Abstract Immune checkpoint inhibitor therapy has been shown to be effective in a subset of patients with melanoma, non-small cell lung cancer (NSCLC) and kidney cancer. Recent studies have suggested that the number of non-synonymous mutations (NsM) can be used to select melanoma and NSCLC patients most likely to benefit from immune checkpoint inhibitor treatment.
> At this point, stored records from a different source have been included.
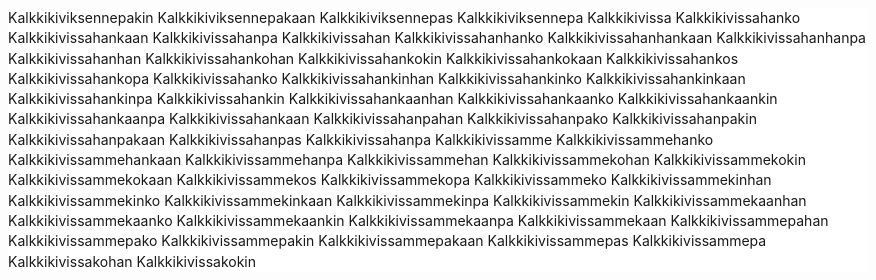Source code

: Kalkkikiviksennepakin
Kalkkikiviksennepakaan
Kalkkikiviksennepas
Kalkkikiviksennepa
Kalkkikivissa
Kalkkikivissahanko
Kalkkikivissahankaan
Kalkkikivissahanpa
Kalkkikivissahan
Kalkkikivissahanhanko
Kalkkikivissahanhankaan
Kalkkikivissahanhanpa
Kalkkikivissahanhan
Kalkkikivissahankohan
Kalkkikivissahankokin
Kalkkikivissahankokaan
Kalkkikivissahankos
Kalkkikivissahankopa
Kalkkikivissahanko
Kalkkikivissahankinhan
Kalkkikivissahankinko
Kalkkikivissahankinkaan
Kalkkikivissahankinpa
Kalkkikivissahankin
Kalkkikivissahankaanhan
Kalkkikivissahankaanko
Kalkkikivissahankaankin
Kalkkikivissahankaanpa
Kalkkikivissahankaan
Kalkkikivissahanpahan
Kalkkikivissahanpako
Kalkkikivissahanpakin
Kalkkikivissahanpakaan
Kalkkikivissahanpas
Kalkkikivissahanpa
Kalkkikivissamme
Kalkkikivissammehanko
Kalkkikivissammehankaan
Kalkkikivissammehanpa
Kalkkikivissammehan
Kalkkikivissammekohan
Kalkkikivissammekokin
Kalkkikivissammekokaan
Kalkkikivissammekos
Kalkkikivissammekopa
Kalkkikivissammeko
Kalkkikivissammekinhan
Kalkkikivissammekinko
Kalkkikivissammekinkaan
Kalkkikivissammekinpa
Kalkkikivissammekin
Kalkkikivissammekaanhan
Kalkkikivissammekaanko
Kalkkikivissammekaankin
Kalkkikivissammekaanpa
Kalkkikivissammekaan
Kalkkikivissammepahan
Kalkkikivissammepako
Kalkkikivissammepakin
Kalkkikivissammepakaan
Kalkkikivissammepas
Kalkkikivissammepa
Kalkkikivissakohan
Kalkkikivissakokin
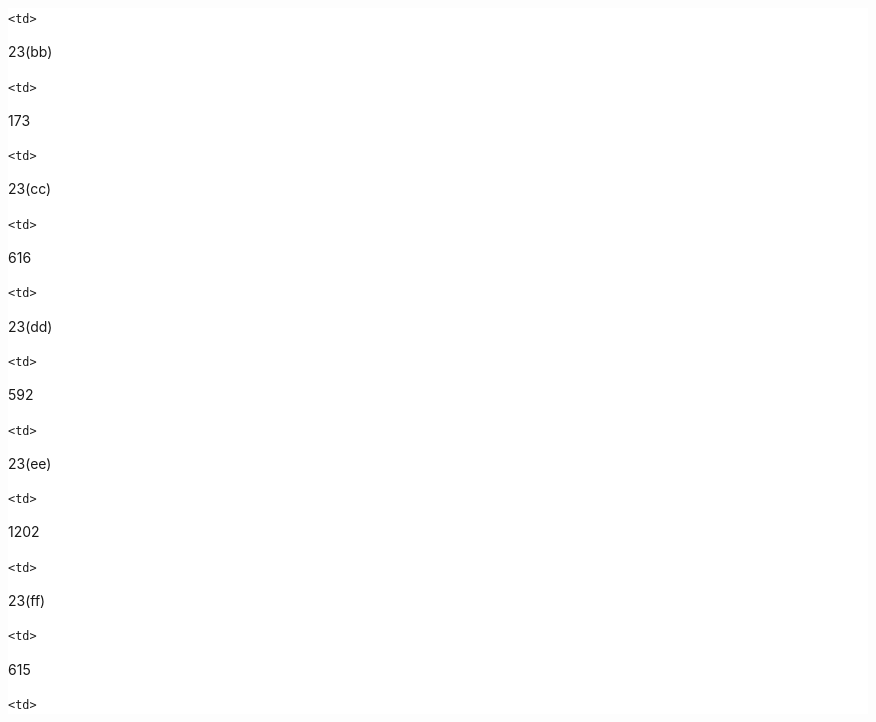   </tr>

  <tr>

    <td> 

23(bb)  </td>

    <td> 

173  </td>

  </tr>

  <tr>

    <td> 

23(cc)  </td>

    <td> 

616  </td>

  </tr>

  <tr>

    <td> 

23(dd)  </td>

    <td> 

592  </td>

  </tr>

  <tr>

    <td> 

23(ee)  </td>

    <td> 

1202  </td>

  </tr>

  <tr>

    <td> 

23(ff)  </td>

    <td> 

615  </td>

  </tr>

  <tr>

    <td> 
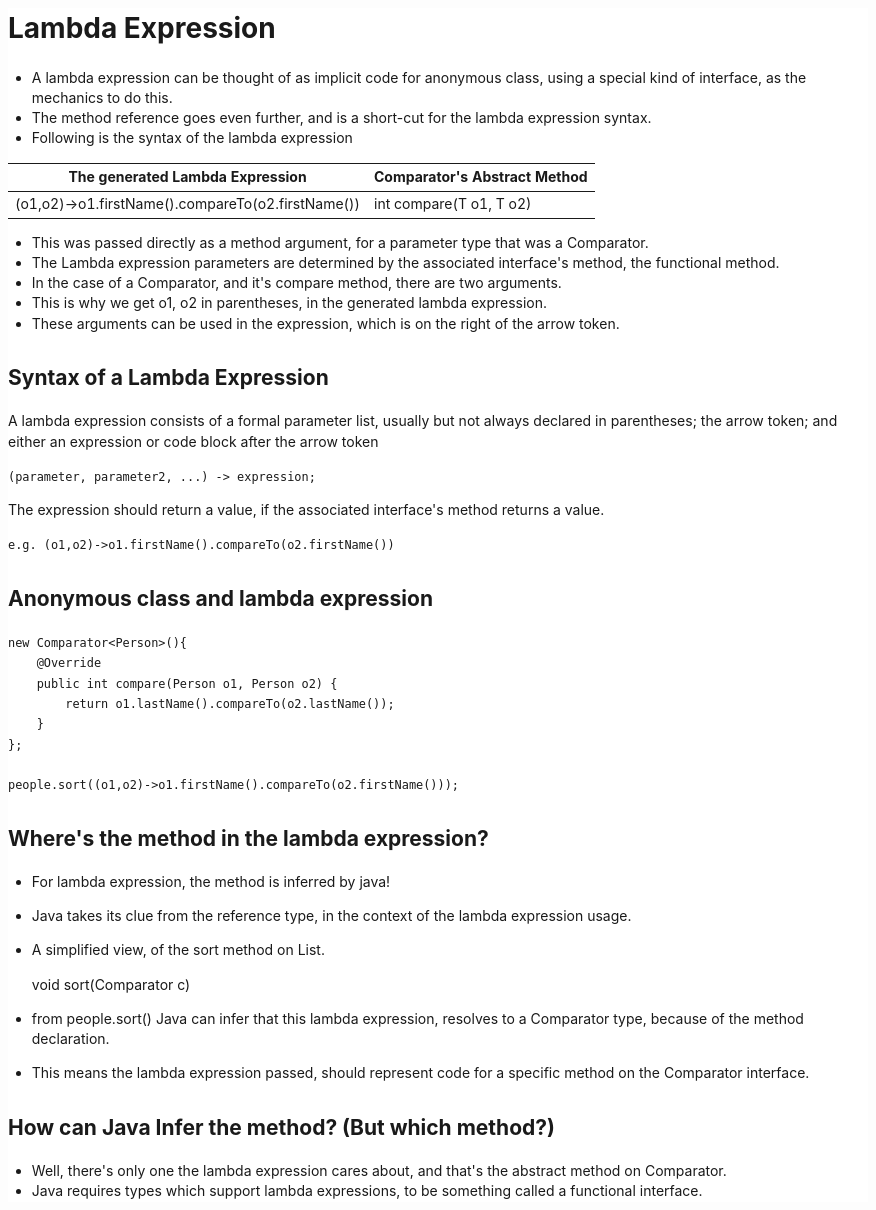 # Lambda Expression
- A lambda expression can be thought of as implicit code for anonymous class, using a special kind of interface, as the mechanics to do this.
- The method reference goes even further, and is a short-cut for the lambda expression syntax.
- Following is the syntax of the lambda expression

| The generated Lambda Expression                 | Comparator's Abstract Method|
|-------------------------------------------------|-----------------------------|
|(o1,o2)->o1.firstName().compareTo(o2.firstName())| int compare(T o1, T o2)     |

- This was passed directly as a method argument, for a parameter type that was a Comparator.
- The Lambda expression parameters are determined by the associated interface's method, the functional method.
- In the case of a Comparator, and it's compare method, there are two arguments.
- This is why we get o1, o2 in parentheses, in the generated lambda expression.
- These arguments can be used in the expression, which is on the right of the arrow token.

## Syntax of a Lambda Expression
A lambda expression consists of a formal parameter list, usually but not always declared in parentheses; the arrow token; and either an expression or code block after the arrow token

    (parameter, parameter2, ...) -> expression;
The expression should return a value, if the associated interface's method returns a value.

    e.g. (o1,o2)->o1.firstName().compareTo(o2.firstName())

## Anonymous class and lambda expression
    
    new Comparator<Person>(){
        @Override
        public int compare(Person o1, Person o2) {
            return o1.lastName().compareTo(o2.lastName());
        }
    };

    people.sort((o1,o2)->o1.firstName().compareTo(o2.firstName()));

## Where's the method in the lambda expression?
- For lambda expression, the method is inferred by java!
- Java takes its clue from the reference type, in the context of the lambda expression usage.
- A simplified view, of the sort method on List.

    void sort(Comparator c)
- from people.sort() Java can infer that this lambda expression, resolves to a Comparator type, because of the method declaration.
- This means the lambda expression passed, should represent code for a specific method on the Comparator interface.

## How can Java Infer the method? (But which method?)
- Well, there's only one the lambda expression cares about, and that's the abstract method on Comparator.
- Java requires types which support lambda expressions, to be something called a functional interface.
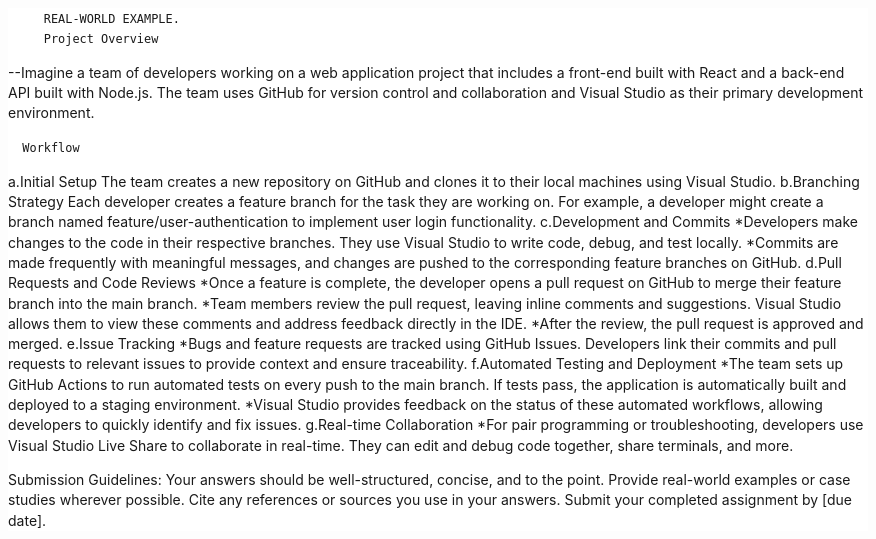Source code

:          REAL-WORLD EXAMPLE.
         Project Overview
--Imagine a team of developers working on a web application project that includes a front-end built with React and a back-end API built with Node.js. The team uses GitHub for version control and collaboration and Visual Studio as their primary development environment.

      Workflow
   a.Initial Setup
The team creates a new repository on GitHub and clones it to their local machines using Visual Studio.
   b.Branching Strategy
Each developer creates a feature branch for the task they are working on. For example, a developer might create a branch named feature/user-authentication to implement user login functionality.
   c.Development and Commits
*Developers make changes to the code in their respective branches. They use Visual Studio to write code, debug, and test locally.
*Commits are made frequently with meaningful messages, and changes are pushed to the corresponding feature branches on GitHub.
   d.Pull Requests and Code Reviews
*Once a feature is complete, the developer opens a pull request on GitHub to merge their feature branch into the main branch.
*Team members review the pull request, leaving inline comments and suggestions. Visual Studio allows them to view these comments and address feedback directly in the IDE.
*After the review, the pull request is approved and merged.
   e.Issue Tracking
*Bugs and feature requests are tracked using GitHub Issues. Developers link their commits and pull requests to relevant issues to provide context and ensure traceability.
   f.Automated Testing and Deployment
*The team sets up GitHub Actions to run automated tests on every push to the main branch. If tests pass, the application is automatically built and deployed to a staging environment.
*Visual Studio provides feedback on the status of these automated workflows, allowing developers to quickly identify and fix issues.
    g.Real-time Collaboration
*For pair programming or troubleshooting, developers use Visual Studio Live Share to collaborate in real-time. They can edit and debug code together, share terminals, and more.


Submission Guidelines:
Your answers should be well-structured, concise, and to the point.
Provide real-world examples or case studies wherever possible.
Cite any references or sources you use in your answers.
Submit your completed assignment by [due date].
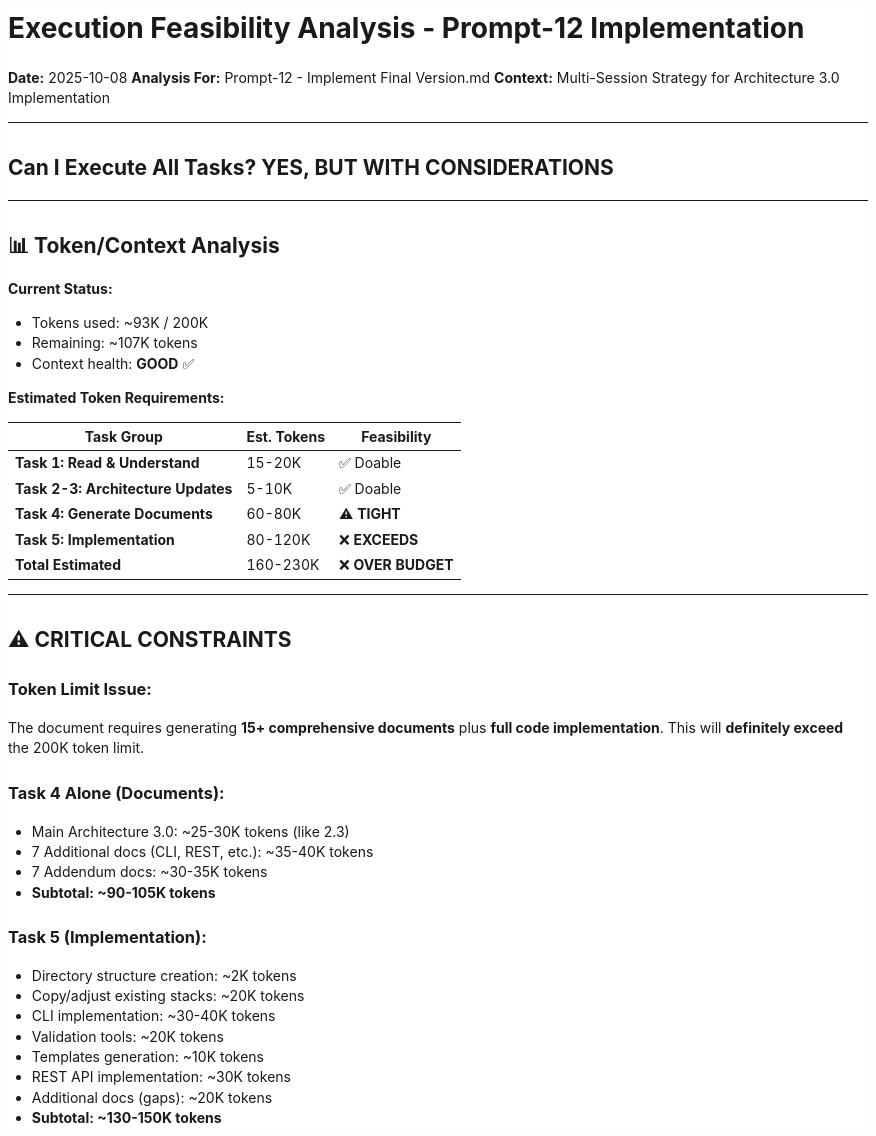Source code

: # Execution Feasibility Analysis - Prompt-12 Implementation

**Date:** 2025-10-08
**Analysis For:** Prompt-12 - Implement Final Version.md
**Context:** Multi-Session Strategy for Architecture 3.0 Implementation

---

## Can I Execute All Tasks? **YES, BUT WITH CONSIDERATIONS**

---

## 📊 Token/Context Analysis

**Current Status:**
- Tokens used: ~93K / 200K
- Remaining: ~107K tokens
- Context health: **GOOD** ✅

**Estimated Token Requirements:**

| Task Group | Est. Tokens | Feasibility |
|------------|-------------|-------------|
| **Task 1: Read & Understand** | 15-20K | ✅ Doable |
| **Task 2-3: Architecture Updates** | 5-10K | ✅ Doable |
| **Task 4: Generate Documents** | 60-80K | ⚠️ **TIGHT** |
| **Task 5: Implementation** | 80-120K | ❌ **EXCEEDS** |
| **Total Estimated** | 160-230K | ❌ **OVER BUDGET** |

---

## ⚠️ CRITICAL CONSTRAINTS

### **Token Limit Issue:**
The document requires generating **15+ comprehensive documents** plus **full code implementation**. This will **definitely exceed** the 200K token limit.

### **Task 4 Alone (Documents):**
- Main Architecture 3.0: ~25-30K tokens (like 2.3)
- 7 Additional docs (CLI, REST, etc.): ~35-40K tokens
- 7 Addendum docs: ~30-35K tokens
- **Subtotal: ~90-105K tokens**

### **Task 5 (Implementation):**
- Directory structure creation: ~2K tokens
- Copy/adjust existing stacks: ~20K tokens
- CLI implementation: ~30-40K tokens
- Validation tools: ~20K tokens
- Templates generation: ~10K tokens
- REST API implementation: ~30K tokens
- Additional docs (gaps): ~20K tokens
- **Subtotal: ~130-150K tokens**
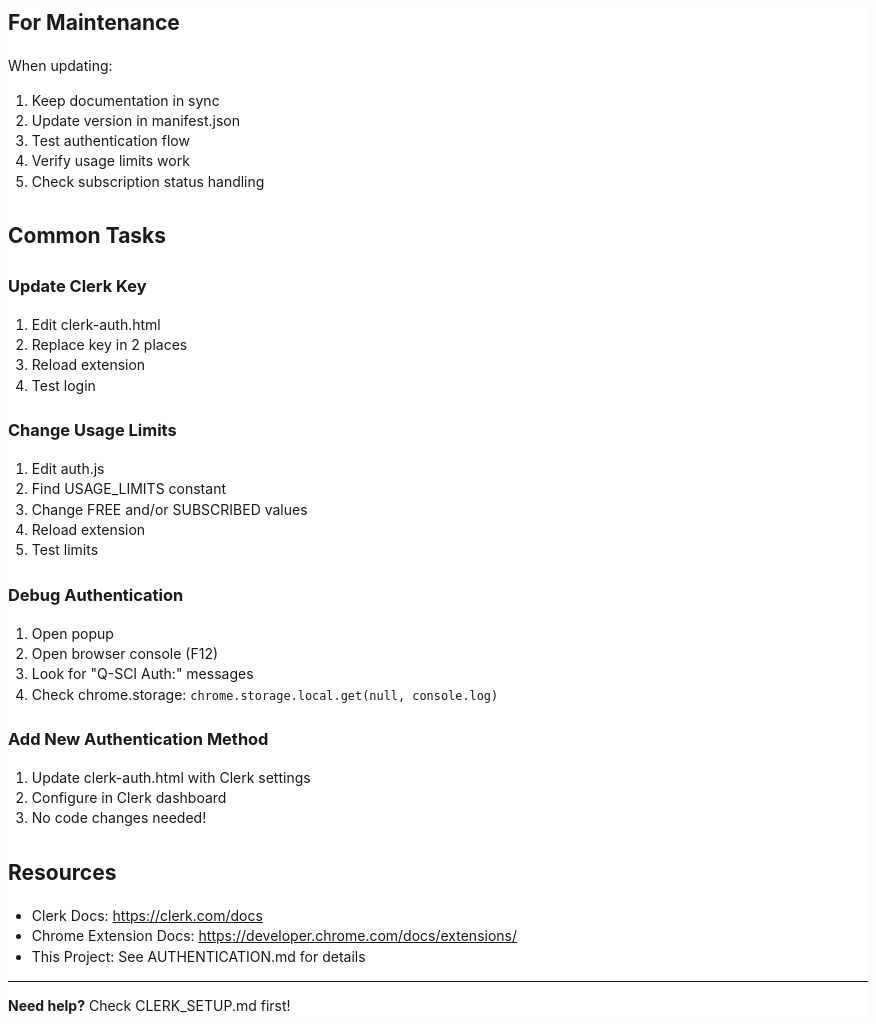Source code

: ## For Maintenance

When updating:
1. Keep documentation in sync
2. Update version in manifest.json
3. Test authentication flow
4. Verify usage limits work
5. Check subscription status handling

## Common Tasks

### Update Clerk Key
1. Edit clerk-auth.html
2. Replace key in 2 places
3. Reload extension
4. Test login

### Change Usage Limits
1. Edit auth.js
2. Find USAGE_LIMITS constant
3. Change FREE and/or SUBSCRIBED values
4. Reload extension
5. Test limits

### Debug Authentication
1. Open popup
2. Open browser console (F12)
3. Look for "Q-SCI Auth:" messages
4. Check chrome.storage: `chrome.storage.local.get(null, console.log)`

### Add New Authentication Method
1. Update clerk-auth.html with Clerk settings
2. Configure in Clerk dashboard
3. No code changes needed!

## Resources

- Clerk Docs: https://clerk.com/docs
- Chrome Extension Docs: https://developer.chrome.com/docs/extensions/
- This Project: See AUTHENTICATION.md for details

---

**Need help?** Check CLERK_SETUP.md first!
It is hypothesized that NsMs generate novel epitopes and gene products which can be detected by the immune system. The aim of this study is to apply prior information on NsM count and immune checkpoint inhibitor treatment to a range of tumor subtypes in the TCGA database to evaluate the proportion cases that could be possible responders. In our analysis of published studies of melanoma and NSCLC, the receiver operator characteristic (ROC) curve suggests a cutoff of 192 NsM would have a maximum combination of sensitivity (74%) and specificity (59.3%) for potential clinical benefit for patients. We conducted an analysis of 7,757 samples from 26 different TCGA tumor types and observed that approximately 16.2% of TCGA samples harbor more than 192 NsM, and thus could be in the category associated with a higher likelihood of response to immune checkpoint inhibitors. Based on NsM count, bladder, colon, gastric, and endometrial cancers each contained more than 30% of tumors with a high NsM and thus, could be possible candidates for checkpoint immune therapy. Although our model estimates clinical response to immune checkpoint treatment from NsM count is preliminary and needs future validation, information on NsM count can be useful for selecting tumor types most likely to benefit in clinical trials of immune checkpoint inhibitor treatment. Citation Format: Leandro Machado Colli, Mitchell J. Machiela, Timothy Myers, Lea Jessop, Kai Yu, Stephen J. Chanock. Possible prediction of tumor specific checkpoint inhibitor response based on TCGA somatic mutation load. [abstract]. In: Proceedings of the 107th Annual Meeting of the American Association for Cancer Research; 2016 Apr 16-20; New Orleans, LA. Philadelphia (PA): AACR; Cancer Res 2016;76(14 Suppl):Abstract nr 2333.